**Task brief**:
In the listing beneath this line, copy exactly the lines starting with the one containing "right hip: (378, 152)" and going on through the one containing "left back paw: (352, 231)".

**Input for this task**:
○ ○ ○ ○
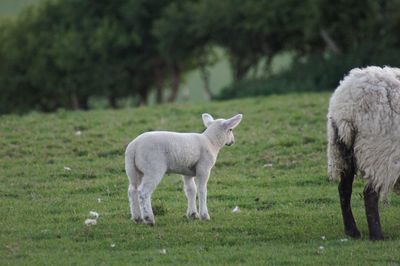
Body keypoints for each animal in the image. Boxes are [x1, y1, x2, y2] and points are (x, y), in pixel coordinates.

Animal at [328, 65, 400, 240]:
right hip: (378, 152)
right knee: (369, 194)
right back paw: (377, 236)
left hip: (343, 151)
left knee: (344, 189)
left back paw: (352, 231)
○ ○ ○ ○
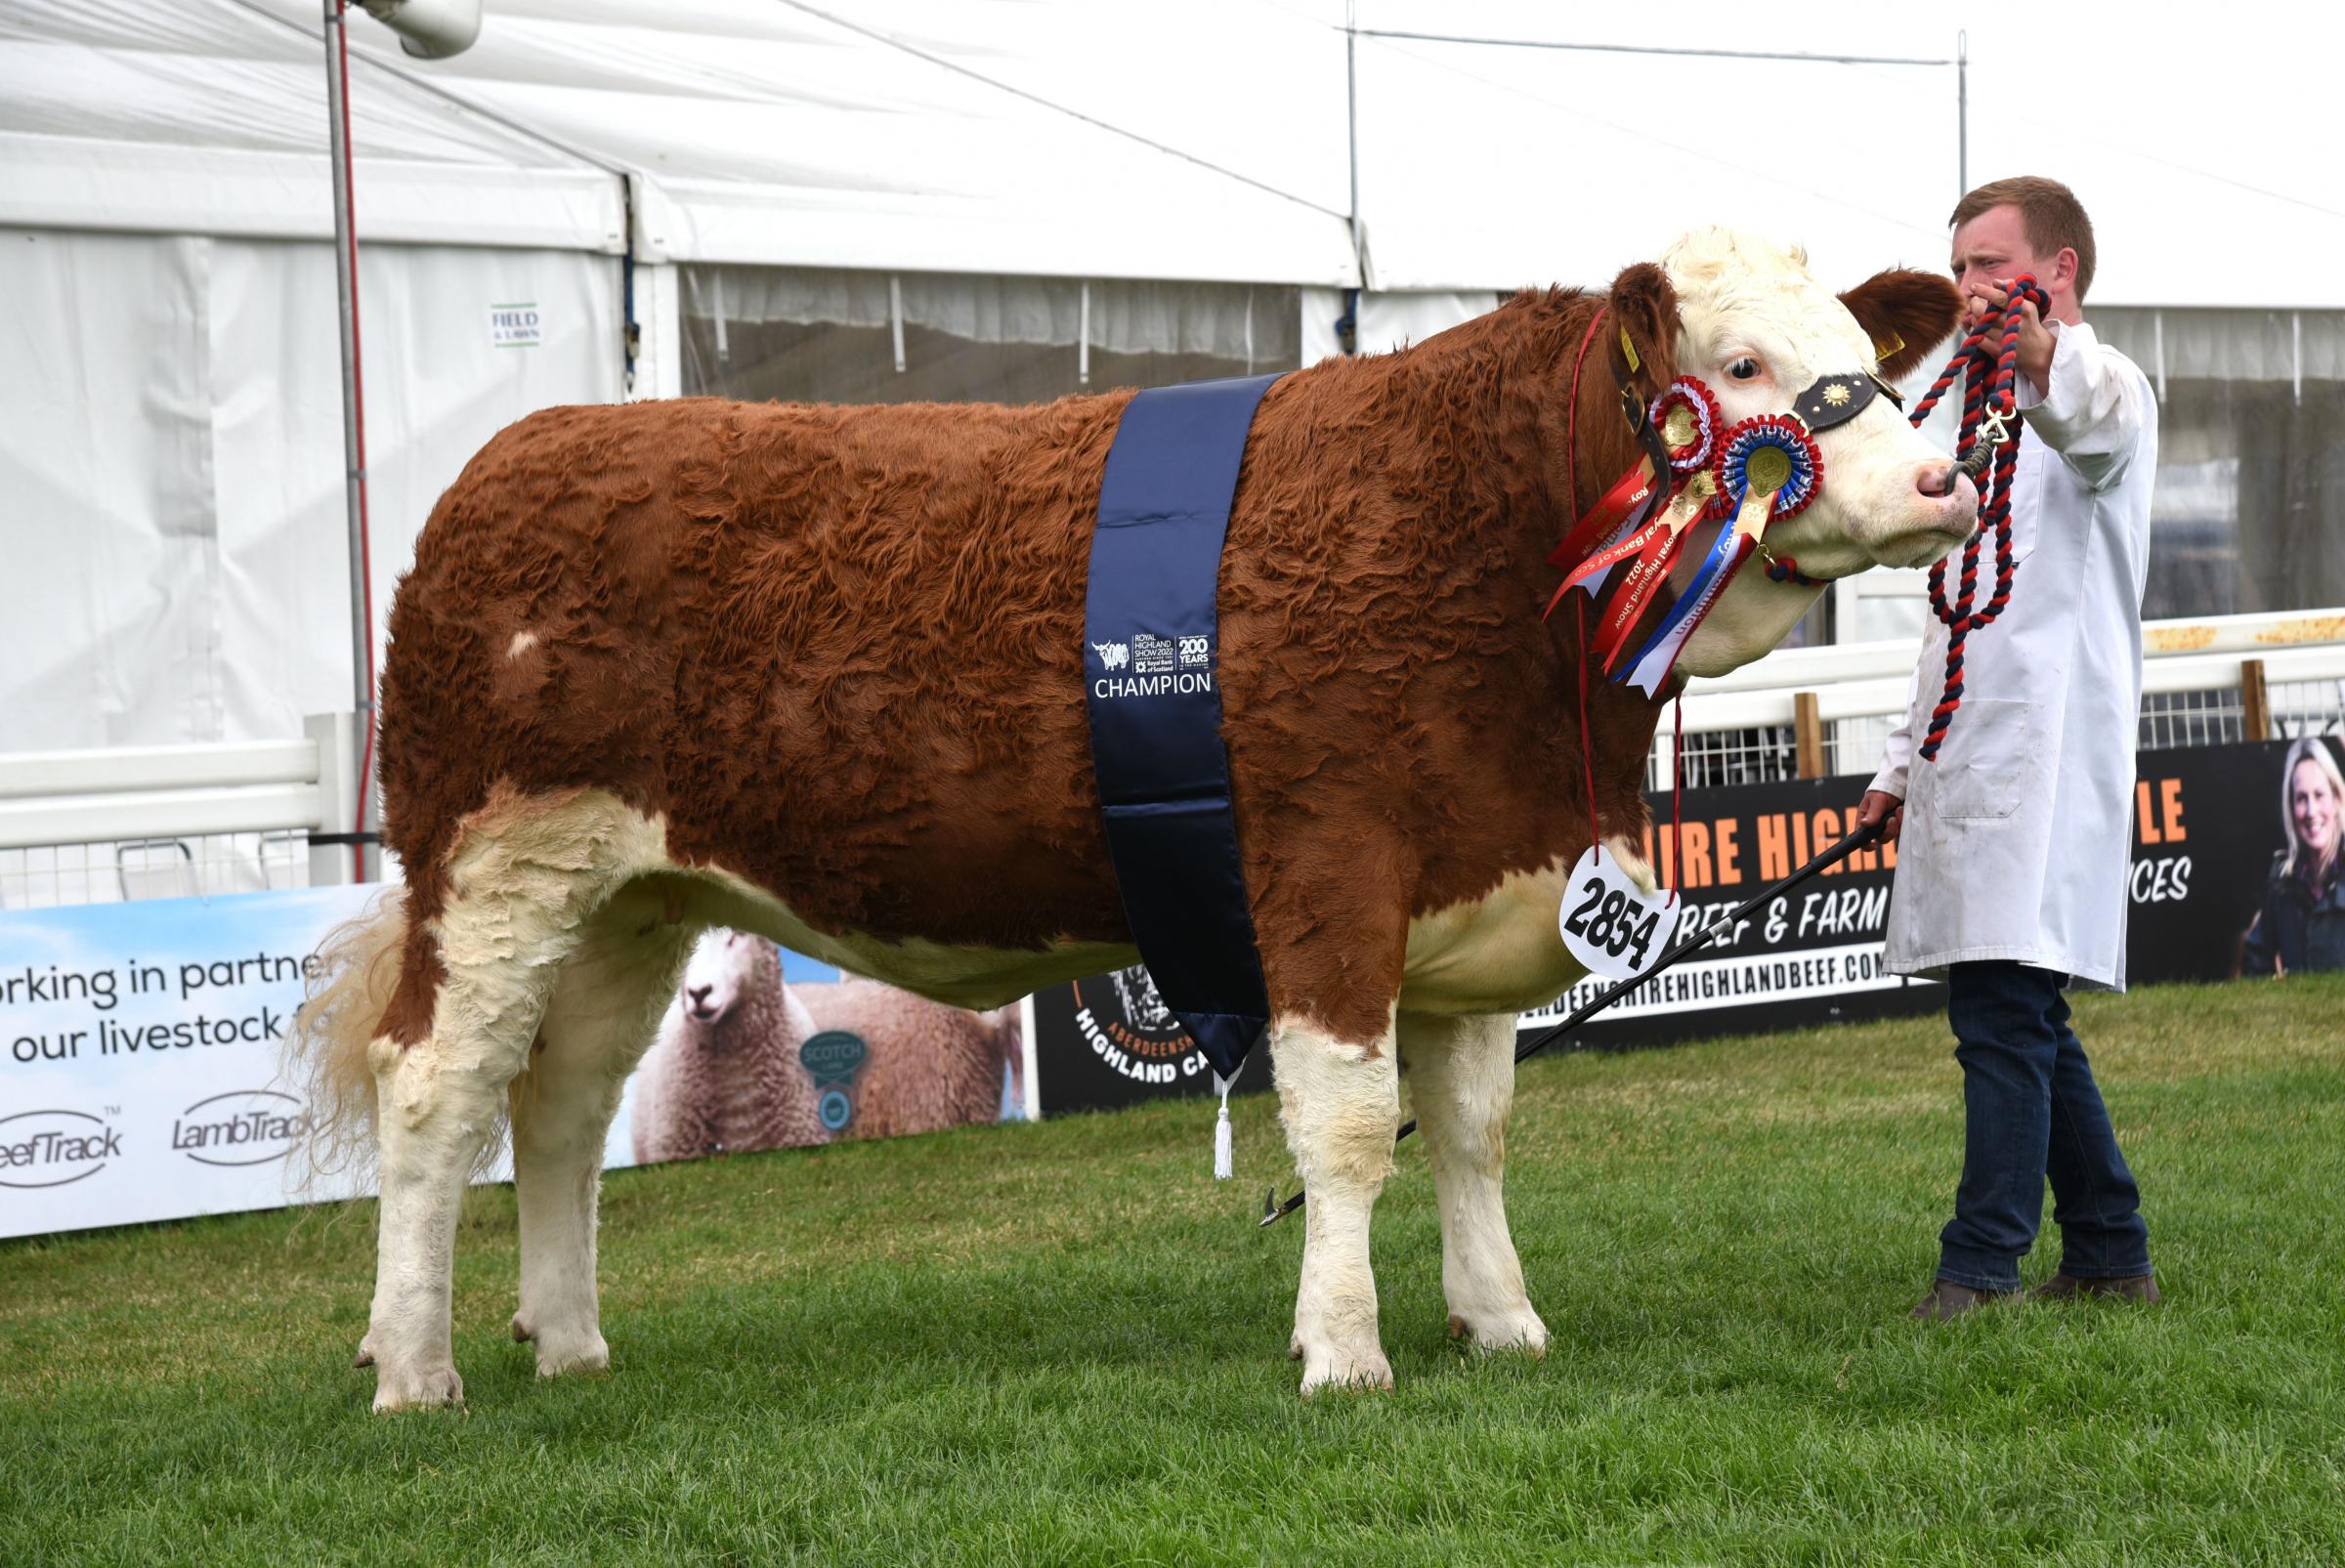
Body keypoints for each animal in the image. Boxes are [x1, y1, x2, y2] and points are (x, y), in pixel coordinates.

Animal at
○ ○ ○ ○
**Answer to this task**:
right hip: (378, 152)
right knee: (369, 194)
right back paw: (377, 236)
left hip: (343, 151)
left knee: (344, 189)
left back paw: (352, 231)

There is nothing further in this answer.